When Ginny was first becoming interested in art and the history of painting, Dad had given her a big book with hundreds of reproductions in it. She’d pored over it with more than delight — with a kind of greed, in fact. She absorbed everything the book told her about the Renaissance, and the Impressionists, and the Cubists, about Boticelli and Monet and Picasso, and she breathed it all in like oxygen she hadn’t known she was missing. And among the pictures in the book, there were two that made her gasp. One was Whistler’s “Arrangement2 in Grey and Black”, the portrait of his mother sitting on an upright chair, and the other was El Greco’s “View ofToledo”. She remembered her reaction quite clearly: a sudden intake of breath, caused by sheer surprise at the arrangement of shapes and colours. It was a physical shock.
And when she looked at the big painting that dominated the end wall, the same thing happened. It would have affected her the same way whoever had painted it, because it was a masterpiece. What it showed was a middle-aged black man, in a uniform with epaulettes and medals, in the act of falling on to the red-carpeted floor of a well furnished room. He’d been eating a meal, and on the table beside him was a plate of yellow soup. Beyond him, through the open door and at the open window, stood a crowd of people, watching: white people and black, old and young, richly dressed and poverty-stricken. Some of them carried objects that helped you understand who they were: a wad of dollar bills for a banker, a clutch of guns for an arms dealer, a chicken for a peasant; and the expressions on their faces told Ginny that they’d all in some ways been victims or accomplices of the man who was dying.

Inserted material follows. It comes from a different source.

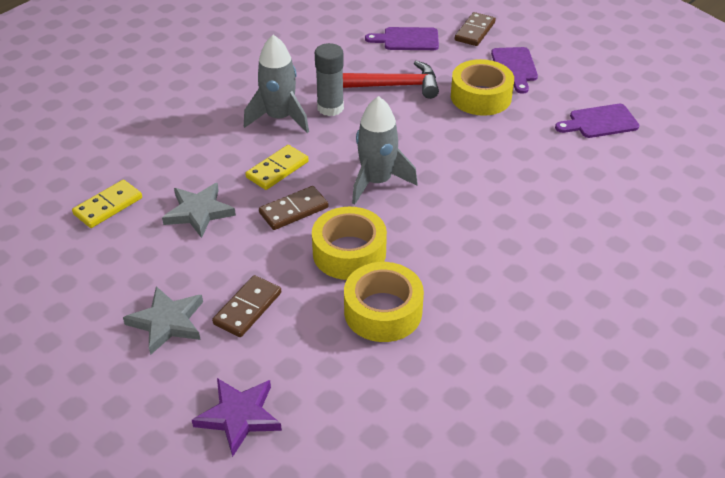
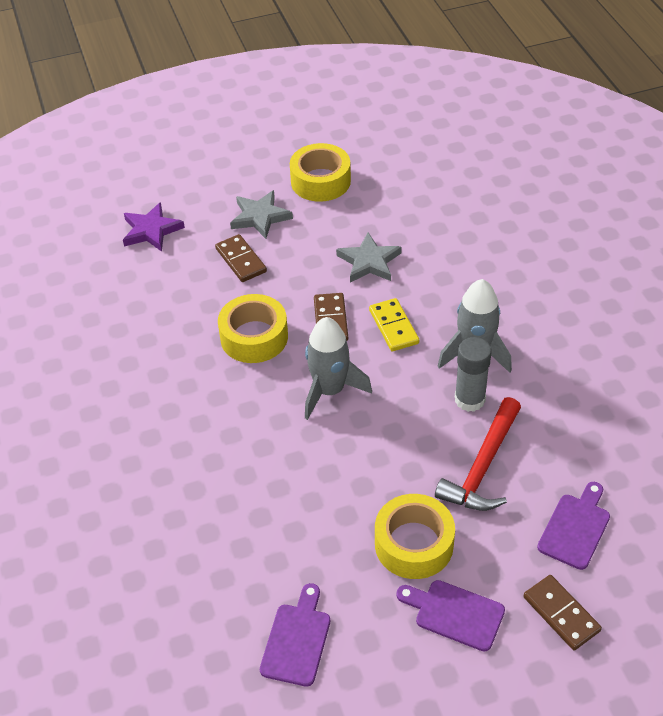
camera: 120 degrees right, 5 degrees up
(108, 206) = (413, 212): yellow domino -> none
(383, 311) = (178, 333): yellow tape -> yellow tape (320, 181)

And all that was important, but just as important was the strange discord of the particular red of the carpet and the particular yellow of the soup, so that you knew it was something significant, and you guessed the soup had been poisoned. And the way the dying man was isolated by the acid red from every other shape in the picture, so that it looked as ifhe were sinking out of sight in a pool of blood. And mainly what was important was the thing that was impossible to put into words: the arrangements of the shapes on the canvas. These same elements put together differently would have been an interesting picture, but put together like this, they made Ginny catch her breath.
She began thinking of what her mother had wanted to say by the picture. Tell the story of the corrupt officer? Yes... But not mainly. What she had probably wanted to do was just to see what happened when she put that red and that yellow together. That was what could start it. Some little technical thing like that. And the shape of the man as he falls... Because there’s no shadow, you can’t see easily where he is in relation to the floor. He seems to be floating in space, almost. But at the same time no one could say that the picture wasn’t technically correct. It was amazing, brilliant! Ginny felt a lump in her throat.
(After "The Broken Bridge ” by Philip Pullman)
Choose the right answers to the questions.
1. What impression did the book given by her father make on Ginny?
a) She liked the chapters devoted to Boticelli, Monet and Picasso.
b) She had a mixed feeling of pleasure and disbelief.
c) She felt that she had badly needed a book like that.
2. What did Ginny feel when she first looked at her favourite reproductions of Whistler and El Greco?
a) The two pictures struck her as extremely original.
b) The girl was overwhelmed by the deep emotions the pictures awakened.
c) The girl was surprised by the colours and shapes in the pictures.
3. What type did the picture on the wall belong to?
a) It was a genre painting.
b) It was a portrait.
c) It was a battle scene.
4. Besides the officer’s victims, who were the people in the crowd?
a) His relatives.
b) His partners in crime.
c) His enemies.
5. How could one guess that the soup in the picture had been poisoned?
a) By the position of the plate.
b) By the discord of colours.
c) By the dark shade.
6. What did Ginny’s mother want to express by painting her masterpiece?
a) She wanted to tell a story.
b) She wanted to experiment with some painting techniques.
c) She wanted to tell a story and make it more effective by using some special techniques.